Task requirements:
Report each line of the records where "help" occurs.

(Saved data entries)
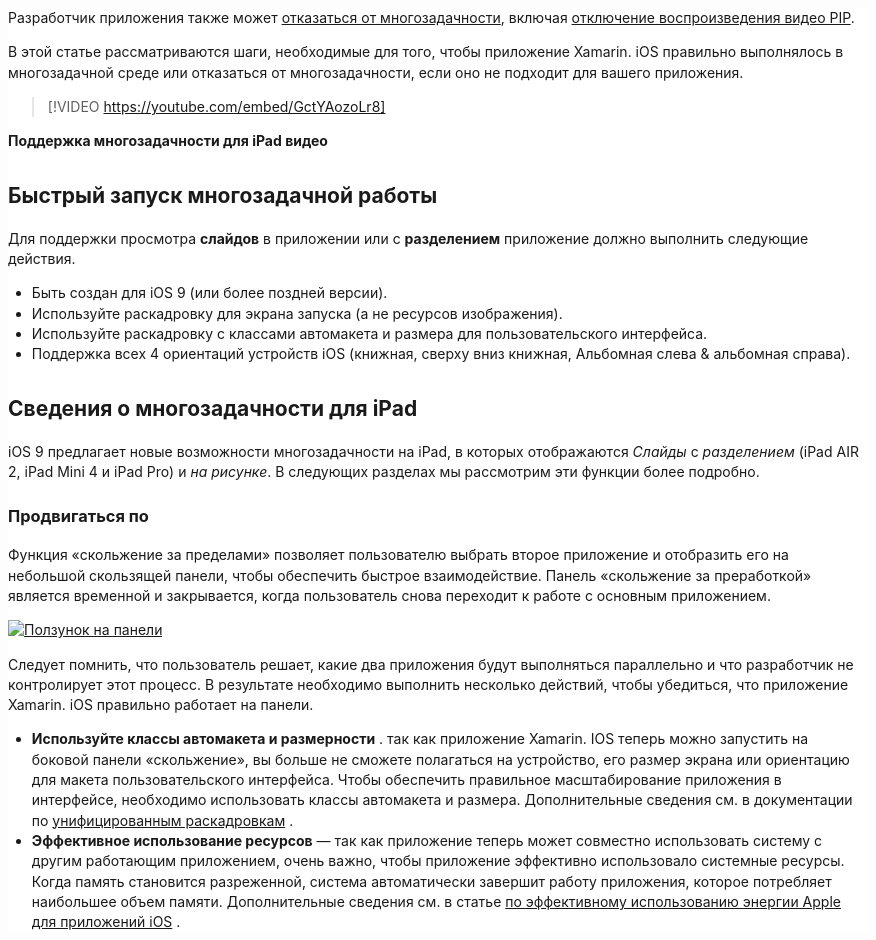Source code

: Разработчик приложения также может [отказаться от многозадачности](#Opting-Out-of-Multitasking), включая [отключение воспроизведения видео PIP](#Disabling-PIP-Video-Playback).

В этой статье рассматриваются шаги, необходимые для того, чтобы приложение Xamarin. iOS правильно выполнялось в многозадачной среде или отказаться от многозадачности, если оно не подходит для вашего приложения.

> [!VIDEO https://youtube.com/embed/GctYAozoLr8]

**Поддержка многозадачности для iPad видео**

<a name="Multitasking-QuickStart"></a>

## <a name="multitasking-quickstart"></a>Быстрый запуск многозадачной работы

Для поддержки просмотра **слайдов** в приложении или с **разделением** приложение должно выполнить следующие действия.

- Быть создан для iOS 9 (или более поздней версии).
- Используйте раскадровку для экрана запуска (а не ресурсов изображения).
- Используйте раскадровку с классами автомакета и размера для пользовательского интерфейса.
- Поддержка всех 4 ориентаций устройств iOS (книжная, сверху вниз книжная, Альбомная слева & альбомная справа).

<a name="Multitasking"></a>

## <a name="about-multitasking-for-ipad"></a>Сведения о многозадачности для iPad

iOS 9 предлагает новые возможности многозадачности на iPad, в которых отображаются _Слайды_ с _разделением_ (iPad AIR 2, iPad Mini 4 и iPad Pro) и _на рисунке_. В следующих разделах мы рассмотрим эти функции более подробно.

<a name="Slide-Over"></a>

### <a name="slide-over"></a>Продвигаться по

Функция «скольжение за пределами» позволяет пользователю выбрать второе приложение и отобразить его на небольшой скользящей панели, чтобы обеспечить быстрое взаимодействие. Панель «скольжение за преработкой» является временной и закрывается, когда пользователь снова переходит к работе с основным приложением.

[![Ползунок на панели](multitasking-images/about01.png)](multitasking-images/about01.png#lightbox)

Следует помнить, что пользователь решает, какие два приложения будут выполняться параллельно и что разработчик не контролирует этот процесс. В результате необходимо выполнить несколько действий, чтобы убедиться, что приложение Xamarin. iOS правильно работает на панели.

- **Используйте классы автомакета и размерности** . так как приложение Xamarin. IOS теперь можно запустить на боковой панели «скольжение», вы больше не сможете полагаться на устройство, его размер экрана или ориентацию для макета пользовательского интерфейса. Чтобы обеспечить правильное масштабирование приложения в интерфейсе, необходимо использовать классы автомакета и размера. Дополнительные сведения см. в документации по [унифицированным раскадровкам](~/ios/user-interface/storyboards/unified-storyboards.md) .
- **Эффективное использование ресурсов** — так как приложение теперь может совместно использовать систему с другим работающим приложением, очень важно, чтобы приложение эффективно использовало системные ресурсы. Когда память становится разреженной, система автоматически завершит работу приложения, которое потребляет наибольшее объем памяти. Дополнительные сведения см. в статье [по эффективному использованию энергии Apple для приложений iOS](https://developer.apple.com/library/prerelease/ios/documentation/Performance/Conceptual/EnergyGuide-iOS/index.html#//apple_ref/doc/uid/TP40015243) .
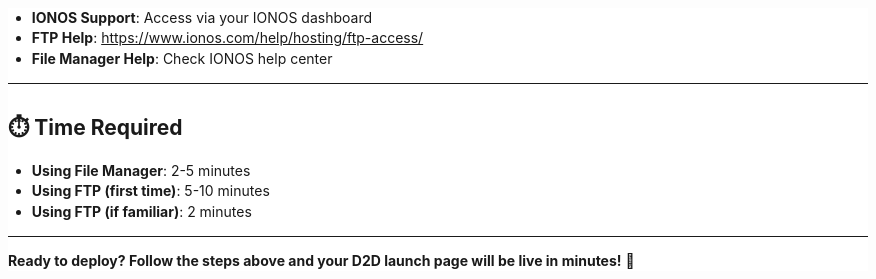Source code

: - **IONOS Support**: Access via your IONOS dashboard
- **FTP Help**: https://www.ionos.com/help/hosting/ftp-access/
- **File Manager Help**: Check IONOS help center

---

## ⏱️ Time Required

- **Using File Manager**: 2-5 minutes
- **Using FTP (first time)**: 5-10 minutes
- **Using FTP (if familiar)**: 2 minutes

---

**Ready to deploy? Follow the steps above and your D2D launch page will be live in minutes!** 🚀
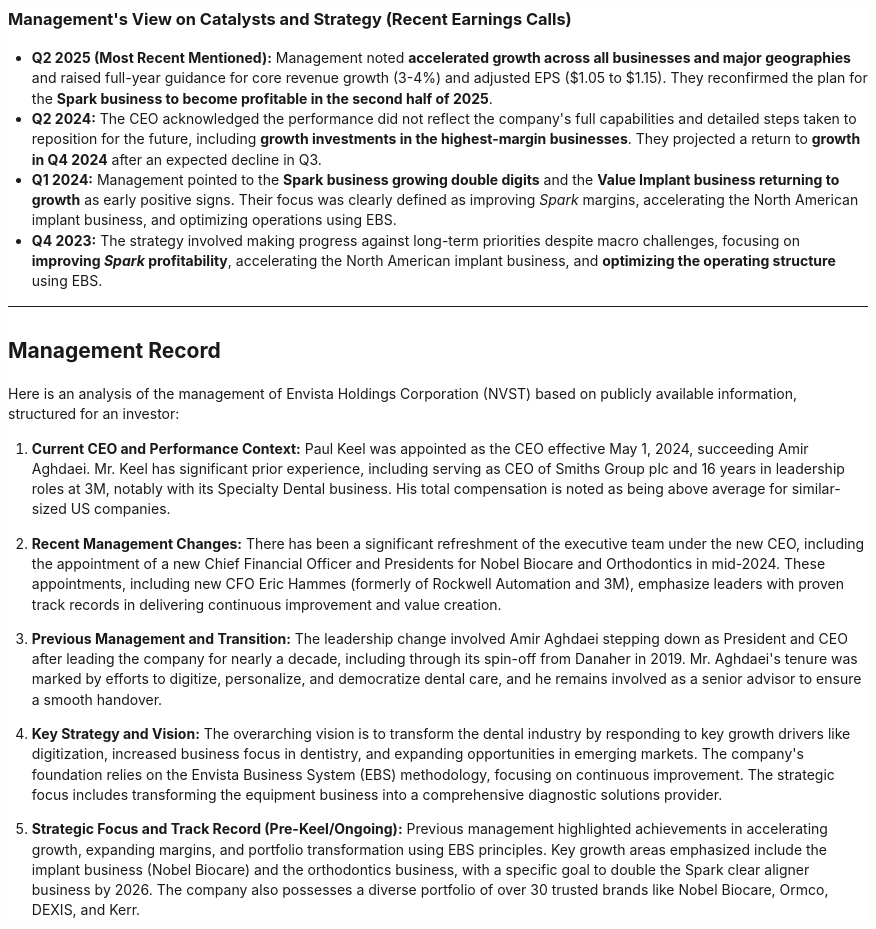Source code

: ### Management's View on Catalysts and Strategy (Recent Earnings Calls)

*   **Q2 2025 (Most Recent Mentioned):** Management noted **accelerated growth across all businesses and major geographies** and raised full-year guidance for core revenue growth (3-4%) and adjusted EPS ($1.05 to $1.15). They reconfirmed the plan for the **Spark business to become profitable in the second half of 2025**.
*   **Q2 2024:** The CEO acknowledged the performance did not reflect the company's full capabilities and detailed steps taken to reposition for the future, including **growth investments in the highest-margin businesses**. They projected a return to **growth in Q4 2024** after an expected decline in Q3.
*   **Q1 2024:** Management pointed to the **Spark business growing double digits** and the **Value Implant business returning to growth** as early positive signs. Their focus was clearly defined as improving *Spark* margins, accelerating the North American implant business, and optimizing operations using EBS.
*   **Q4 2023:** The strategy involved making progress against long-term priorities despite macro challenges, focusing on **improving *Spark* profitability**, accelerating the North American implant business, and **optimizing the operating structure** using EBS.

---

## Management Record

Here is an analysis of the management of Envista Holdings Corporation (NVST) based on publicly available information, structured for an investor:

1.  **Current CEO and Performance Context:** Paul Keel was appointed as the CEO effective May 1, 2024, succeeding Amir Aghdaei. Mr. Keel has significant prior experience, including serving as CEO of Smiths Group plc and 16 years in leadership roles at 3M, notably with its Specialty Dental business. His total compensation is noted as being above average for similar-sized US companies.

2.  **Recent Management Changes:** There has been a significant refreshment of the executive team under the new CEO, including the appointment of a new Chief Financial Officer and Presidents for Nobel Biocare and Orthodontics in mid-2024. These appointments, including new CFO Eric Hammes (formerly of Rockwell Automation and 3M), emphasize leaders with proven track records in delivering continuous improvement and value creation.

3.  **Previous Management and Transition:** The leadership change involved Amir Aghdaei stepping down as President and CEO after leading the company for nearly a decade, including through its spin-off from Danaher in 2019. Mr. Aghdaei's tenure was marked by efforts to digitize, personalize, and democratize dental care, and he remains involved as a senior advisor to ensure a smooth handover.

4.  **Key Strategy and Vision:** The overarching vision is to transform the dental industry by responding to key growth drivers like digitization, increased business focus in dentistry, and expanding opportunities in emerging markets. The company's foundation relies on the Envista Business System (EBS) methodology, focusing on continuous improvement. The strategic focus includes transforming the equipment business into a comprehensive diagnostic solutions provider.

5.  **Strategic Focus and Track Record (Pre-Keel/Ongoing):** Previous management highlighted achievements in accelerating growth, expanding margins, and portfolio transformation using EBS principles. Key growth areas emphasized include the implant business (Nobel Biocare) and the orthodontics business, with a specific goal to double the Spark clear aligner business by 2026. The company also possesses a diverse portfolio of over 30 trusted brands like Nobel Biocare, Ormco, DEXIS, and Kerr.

Exercise output:
- **FTP Help**: https://www.ionos.com/help/hosting/ftp-access/
- **File Manager Help**: Check IONOS help center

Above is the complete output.